[WORK ORDER A]
Answer these from the passage on emo music, one answer per line, marked the same way:
(i) Which record label did Fall Out Boy beget?
(ii) Where did the writer mostly find music?
(iii) On what date did When We Were Young Festival happen?
[WORK ORDER B] Render this sentence from the passage on emo music in Spanish: "We're healing our inner teens one album at a time."
[WORK ORDER C] Write the next few sentences of the passage on emo music, picking up after its final line.

Segment Start: EXTRACTED TEXT

Fall Out Boy beget Decaydance Records, which beget Panic! at the Disco, which beget The Academy Is…, Cobra Starship, The Hush Sound, Hey Monday, and Cute Is What We Aim For, among others. I discovered Paramore, My Chemical Romance, The Maine, Forever the Sickest Kids, All Time Low, Taking Back Sunday, The Killers, The All-American Rejects, Boys Like Girls, The Cab, Hawthorne Heights, The Red Jumpsuit Apparatus.

My tastes were adolescent; I didn’t discover Death Cab for Cutie or Dashboard Confessional until later, and I never got into Black Veil Brides, AFI, or New Found Glory. Music was mostly found through the alternative radio station I insisted on playing while my mom drove me to school. Later, I would get on MySpace, where emo was plentiful. Emo was a way of life in middle school, and although I grew out of the aesthetics in high school, I remain an emo kid at heart to this day. 19 years later, all the words to The Academy Is…’s “The Phrase That Pays” come flooding back in a second.

[RELATED: Rock and Roll Hall of Fame Unveils Hopeless Records Exhibit, Highlighting Impact of Emo Music]

The Emo Music Community Feels Like a Constant Hangout With All Your Best Friends

Nostalgia is at an all-time high right now. When We Were Young Festival happened on October 26, when all our favorite emo bands played their best albums in full for an entire weekend. Warped Tour is back. We’re healing our inner teens one album at a time.

Segment End: EXTRACTED TEXT
Segment Start: GIVEN INFORMATION

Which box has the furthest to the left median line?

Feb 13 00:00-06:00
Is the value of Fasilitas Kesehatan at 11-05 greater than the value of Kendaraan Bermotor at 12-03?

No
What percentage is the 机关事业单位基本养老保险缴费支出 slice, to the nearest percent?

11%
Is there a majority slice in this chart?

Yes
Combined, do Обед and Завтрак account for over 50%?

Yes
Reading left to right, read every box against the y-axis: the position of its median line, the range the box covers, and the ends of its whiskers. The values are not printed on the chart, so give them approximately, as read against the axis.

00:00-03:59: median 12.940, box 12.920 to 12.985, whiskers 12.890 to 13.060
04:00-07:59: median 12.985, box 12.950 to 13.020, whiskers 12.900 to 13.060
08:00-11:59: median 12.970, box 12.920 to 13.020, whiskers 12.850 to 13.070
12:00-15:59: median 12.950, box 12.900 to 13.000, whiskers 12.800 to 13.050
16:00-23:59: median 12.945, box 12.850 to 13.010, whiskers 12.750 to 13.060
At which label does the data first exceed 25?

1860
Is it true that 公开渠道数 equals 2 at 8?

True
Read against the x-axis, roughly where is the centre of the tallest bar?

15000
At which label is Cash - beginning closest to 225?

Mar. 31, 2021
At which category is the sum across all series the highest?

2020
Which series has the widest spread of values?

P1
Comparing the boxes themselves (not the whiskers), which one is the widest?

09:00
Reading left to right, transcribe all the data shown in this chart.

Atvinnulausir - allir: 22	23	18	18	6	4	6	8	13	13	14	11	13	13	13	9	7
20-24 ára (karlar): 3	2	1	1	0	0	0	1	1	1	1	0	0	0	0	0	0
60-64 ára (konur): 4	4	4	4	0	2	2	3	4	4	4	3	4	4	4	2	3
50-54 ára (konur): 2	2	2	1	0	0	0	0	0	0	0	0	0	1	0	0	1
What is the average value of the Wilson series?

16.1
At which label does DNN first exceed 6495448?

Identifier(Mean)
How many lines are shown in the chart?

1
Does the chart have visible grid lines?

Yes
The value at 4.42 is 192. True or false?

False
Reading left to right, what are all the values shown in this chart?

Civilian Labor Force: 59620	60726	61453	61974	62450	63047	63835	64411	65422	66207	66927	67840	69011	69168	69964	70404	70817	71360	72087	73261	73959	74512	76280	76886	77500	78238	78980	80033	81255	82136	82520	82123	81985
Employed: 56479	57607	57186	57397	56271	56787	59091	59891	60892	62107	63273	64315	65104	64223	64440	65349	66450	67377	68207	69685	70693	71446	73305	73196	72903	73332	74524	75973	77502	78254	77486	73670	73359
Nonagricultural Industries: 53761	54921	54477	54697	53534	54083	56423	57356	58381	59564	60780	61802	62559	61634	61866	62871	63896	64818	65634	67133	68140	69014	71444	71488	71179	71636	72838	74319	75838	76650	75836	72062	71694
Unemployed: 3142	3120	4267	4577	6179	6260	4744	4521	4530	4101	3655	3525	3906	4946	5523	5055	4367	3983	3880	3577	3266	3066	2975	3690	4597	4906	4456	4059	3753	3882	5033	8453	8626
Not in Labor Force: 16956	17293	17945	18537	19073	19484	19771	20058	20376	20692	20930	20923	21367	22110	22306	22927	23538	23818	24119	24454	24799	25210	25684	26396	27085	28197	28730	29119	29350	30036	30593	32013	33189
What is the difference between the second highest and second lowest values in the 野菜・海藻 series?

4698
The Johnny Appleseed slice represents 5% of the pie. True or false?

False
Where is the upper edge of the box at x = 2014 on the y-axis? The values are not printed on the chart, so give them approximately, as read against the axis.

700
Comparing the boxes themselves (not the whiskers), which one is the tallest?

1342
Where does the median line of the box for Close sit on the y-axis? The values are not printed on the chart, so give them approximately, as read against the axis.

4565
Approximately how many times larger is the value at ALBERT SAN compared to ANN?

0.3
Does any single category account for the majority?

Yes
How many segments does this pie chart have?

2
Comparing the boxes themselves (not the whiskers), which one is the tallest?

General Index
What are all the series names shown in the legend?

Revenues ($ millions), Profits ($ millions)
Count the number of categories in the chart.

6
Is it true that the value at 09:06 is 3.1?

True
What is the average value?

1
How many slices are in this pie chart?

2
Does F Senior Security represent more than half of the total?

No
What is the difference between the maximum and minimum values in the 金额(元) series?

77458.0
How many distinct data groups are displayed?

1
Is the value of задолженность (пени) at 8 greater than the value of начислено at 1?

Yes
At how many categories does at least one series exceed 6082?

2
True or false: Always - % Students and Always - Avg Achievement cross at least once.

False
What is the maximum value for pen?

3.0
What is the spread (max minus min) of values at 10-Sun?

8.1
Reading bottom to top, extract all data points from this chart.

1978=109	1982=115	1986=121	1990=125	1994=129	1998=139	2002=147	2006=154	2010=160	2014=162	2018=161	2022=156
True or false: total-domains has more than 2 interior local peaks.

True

Segment End: GIVEN INFORMATION

[WRITTEN RESPONSE A]
(i) Decaydance Records
(ii) Through the alternative radio station the writer insisted on playing while the writer's mom drove to school
(iii) October 26

[WRITTEN RESPONSE B] Estamos sanando a nuestros adolescentes interiores un álbum a la vez.

[WRITTEN RESPONSE C]
Fall Out Boy’s From Under the Cork Tree, Panic! at the Disco’s A Fever You Can’t Sweat Out, and My Chemical Romance’s Three Cheers for Sweet Revenge were my holy trinity for a long time. They still are. Paramore’s Riot, The Academy Is…’s Almost Here, and All Time Low’s Put Up or Shut Up are my secondary holy trinity, and Cobra Starship’s Viva La Cobra hangs around like a funky outlier.

The most important part of emo music is the camaraderie. It feels like everyone who was into these bands in the early-2000s and 2010s knows everyone, even though we don’t. The bands used to make YouTube videos from backstage, sharing their lives with fans. They connected and opened up to us, but it wasn’t like it is now, where perfectly packaged content is king. These videos were raw, real, a little cringe, and a whole lot of fun. These were mostly kids just like us, documenting their incredible opportunities and friendships.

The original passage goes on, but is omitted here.